Abstract

This article examines the science-fictional aspects of Rushdie’s 2002 novel Fury, focusing on the cyberspace narrative at its centre. I suggest that Rushdie engages with the enabling potential of cyberspace, only to finally reject it in favour of a return to the “real”. Fury questions the science-fictional or cyberspace option as a vehicle for previously unimagined artistic freedom. The protagonist, Malik Solanka, finds he cannot overcome personal and collective “fury” by “living in the electricity”. The science-fictional cyber narrative he creates collapses into the “real”, leaving Solanka disillusioned by his dream of artistic freedom and total control.

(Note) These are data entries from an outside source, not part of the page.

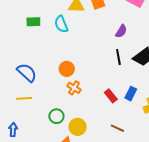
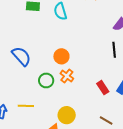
yellow line: (24, 98) -> (26, 106), moved
green circle: (56, 116) -> (46, 80), moved

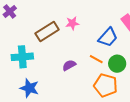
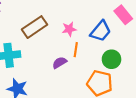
pink star: (72, 23) -> (69, 29), moved
orange line: (96, 59) -> (76, 50), moved, turned 72

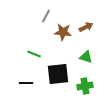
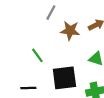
green line: (34, 54) -> (37, 55), turned 32

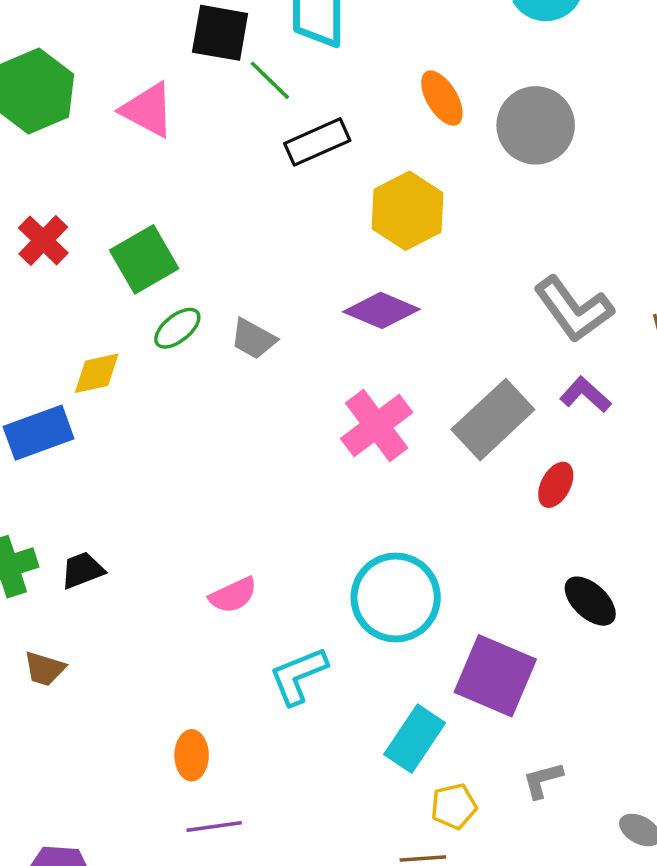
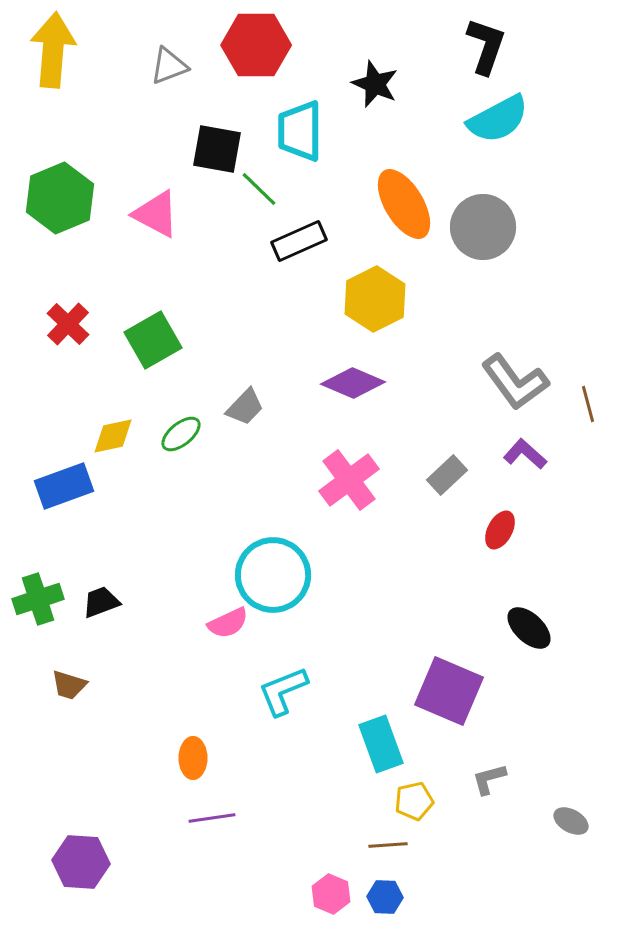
orange ellipse: (442, 98) -> (404, 204), size x1.5
green ellipse: (177, 328) -> (181, 434), moved
gray trapezoid: (253, 339) -> (245, 407), turned -75
gray rectangle: (493, 420) -> (447, 475), size x0.6
cyan circle: (396, 597) -> (273, 575), moved
cyan rectangle: (415, 739) -> (381, 744), turned -54

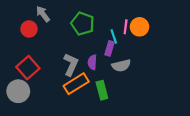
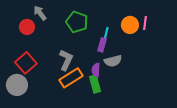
pink line: (126, 27) -> (145, 23), moved
cyan line: (114, 36) -> (106, 34), turned 32
purple semicircle: (92, 62) -> (96, 70), moved

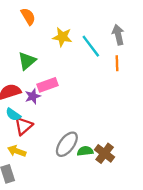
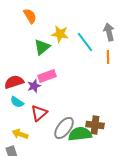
green triangle: (27, 61) -> (42, 47), moved
red triangle: (24, 126) -> (39, 113), moved
green semicircle: (85, 151) -> (80, 134), size x1.6
brown cross: (105, 153) -> (95, 125), moved, turned -30

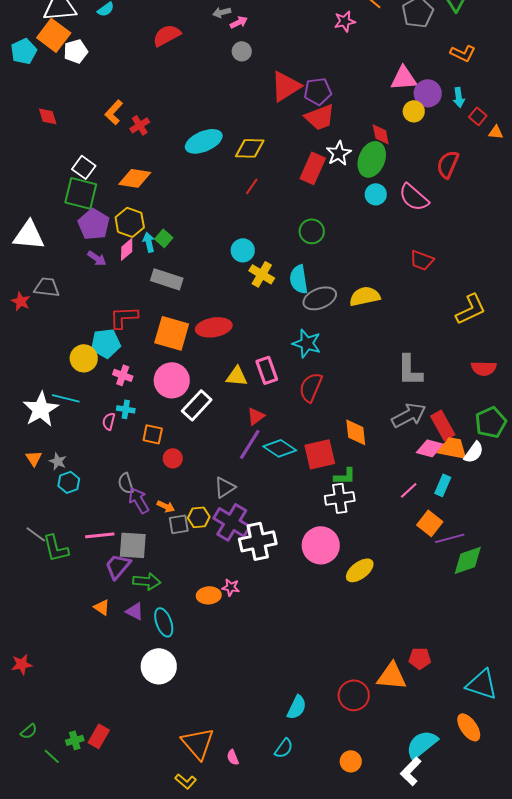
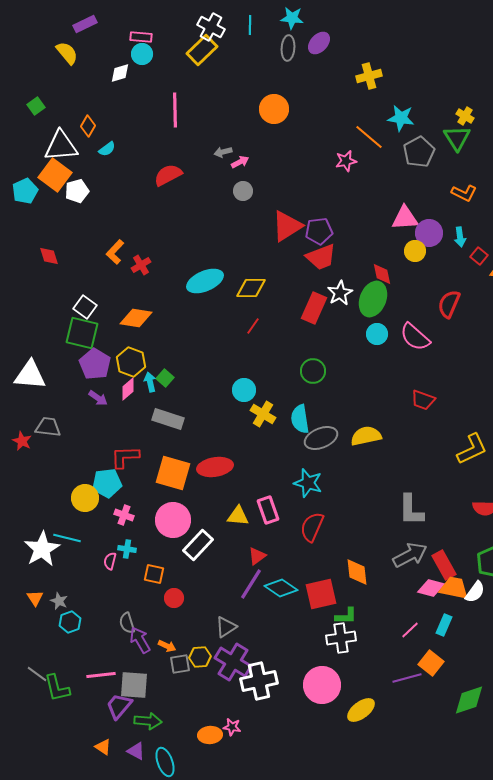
purple line: (450, 538) -> (407, 678), moved

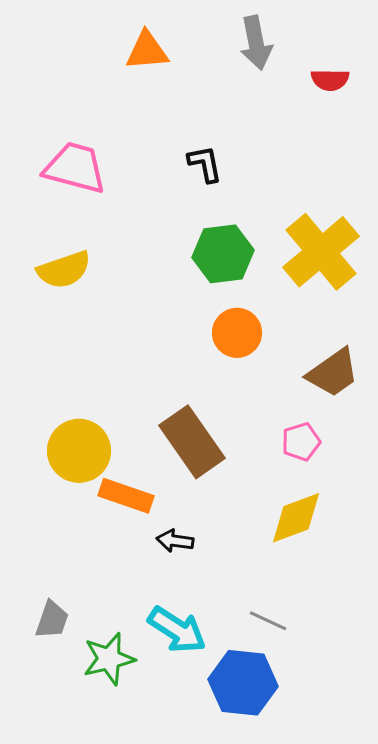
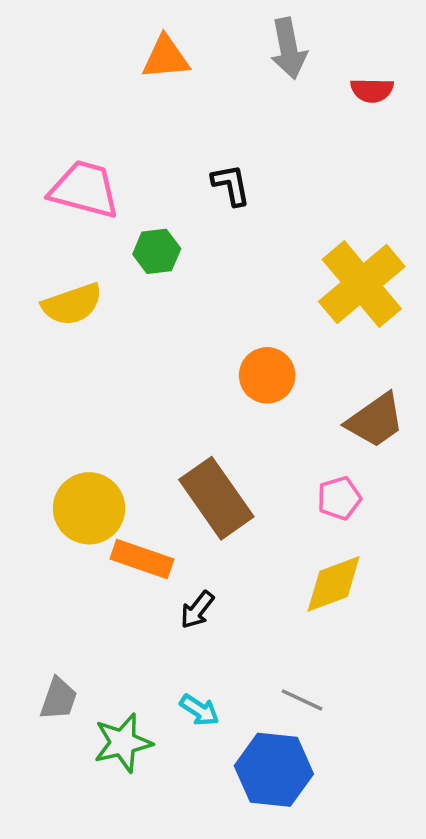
green hexagon: (223, 254) -> (157, 251), moved, size x0.7
black arrow: (175, 541) -> (197, 610), turned -60
cyan arrow: (177, 630) -> (199, 710), size x0.6

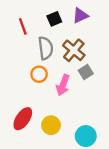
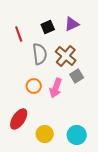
orange circle: (39, 74) -> (34, 86), moved
yellow circle: (51, 125) -> (45, 134), moved

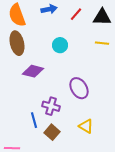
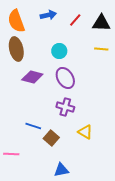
purple ellipse: (79, 88) -> (65, 78), moved
purple cross: (51, 106) -> (65, 107), moved
blue line: (34, 120) -> (33, 126), turned -56

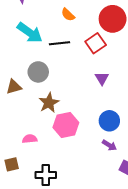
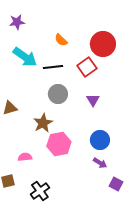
gray circle: (38, 72) -> (58, 94), moved
black cross: (46, 175) -> (40, 191), turned -36

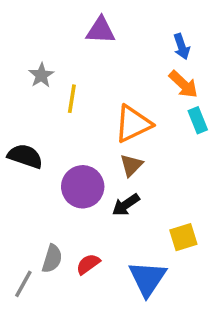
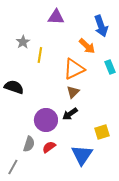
blue arrow: (182, 47) -> (101, 26), size x1.5
orange arrow: (183, 84) -> (87, 46), moved
purple circle: (83, 187) -> (46, 120), moved
gray line: (23, 284) -> (13, 167), moved

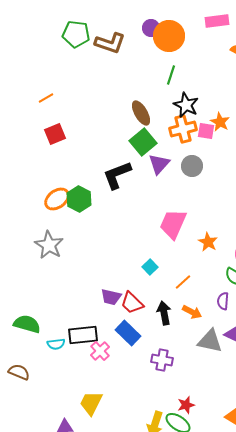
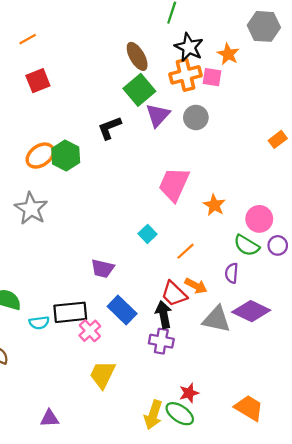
orange star: (220, 122) -> (228, 54), moved
black L-shape: (117, 175) -> (109, 128), size x0.7
red trapezoid: (132, 303) -> (174, 294), moved
black arrow: (164, 313) -> (164, 315), moved
yellow trapezoid: (91, 403) -> (103, 375), moved

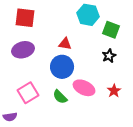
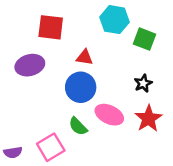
red square: (25, 18) -> (51, 27), moved
black star: (109, 56) -> (143, 83), moved
red star: (114, 91) -> (148, 119), size x1.5
pink square: (28, 93) -> (51, 147), moved

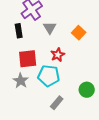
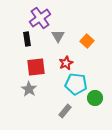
cyan pentagon: (49, 76) -> (76, 84), moved

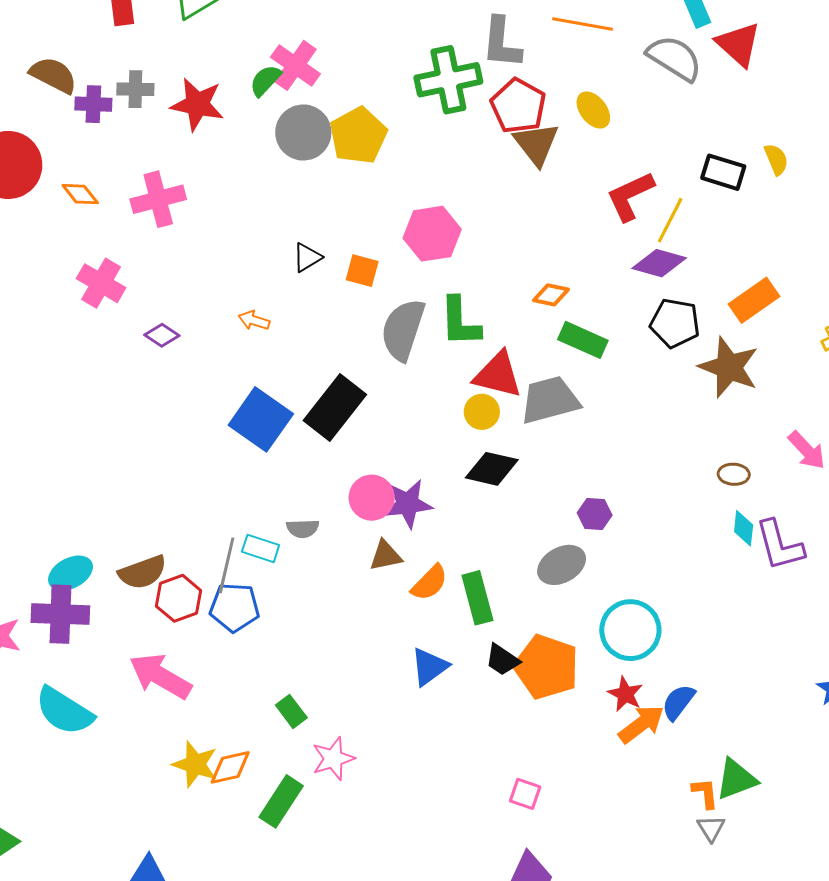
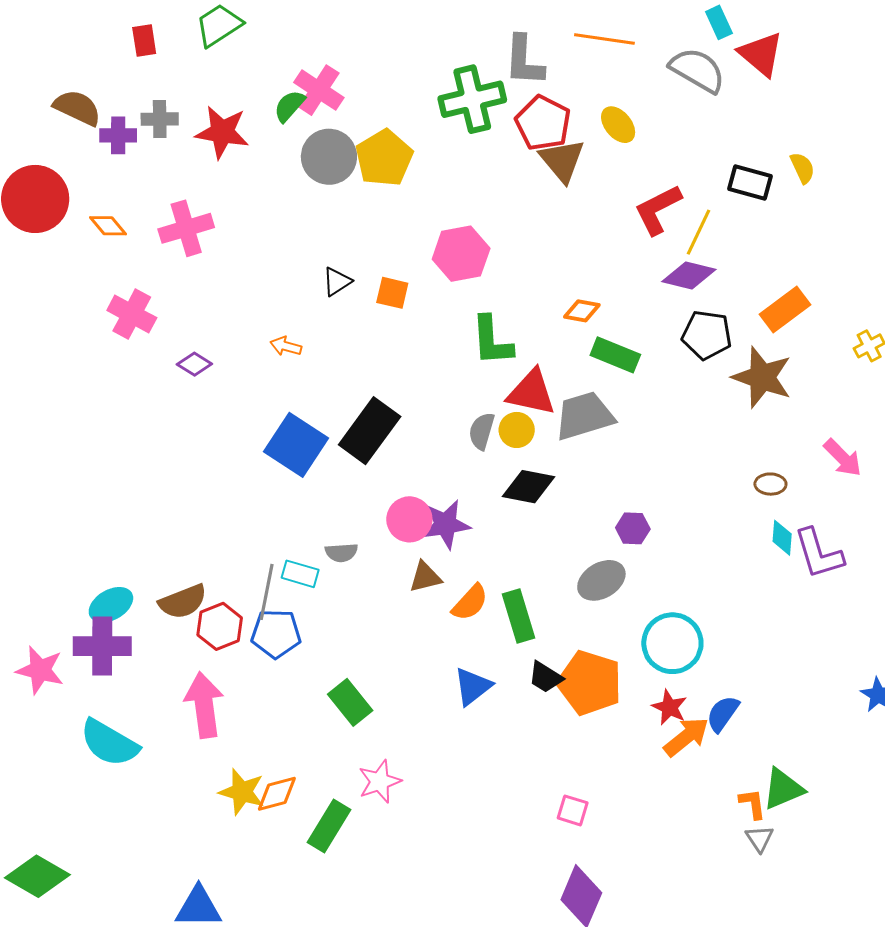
gray semicircle: (403, 330) -> (482, 431), moved, size x0.6
pink arrow: (160, 676) -> (204, 705), turned 54
green rectangle: (291, 711) -> (350, 702), moved, size x1.4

Rushdie presents the allure of cyberspace narrativity as a seductive but dangerous means of artistic escape, and questions cyberspace’s offer of total artistic freedom. Solanka’s disillusionment thus mirrors Rushdie’s sceptical stance towards cyberspace and its possibly redemptive potential. The novel’s ending signifies a qualified return to the “real” and a rejection of the dream of an ultimate “elsewhere” in cyberspace. Solanka’s return home to London and to his son, Asmaan (sky), envisions a different form of futurity, to be found in the next generation. This promise for a possibly better future is represented by Solanka’s estranged son, whom he longs to reencounter in person, rather than in the disembodied technological realm of cyberspace.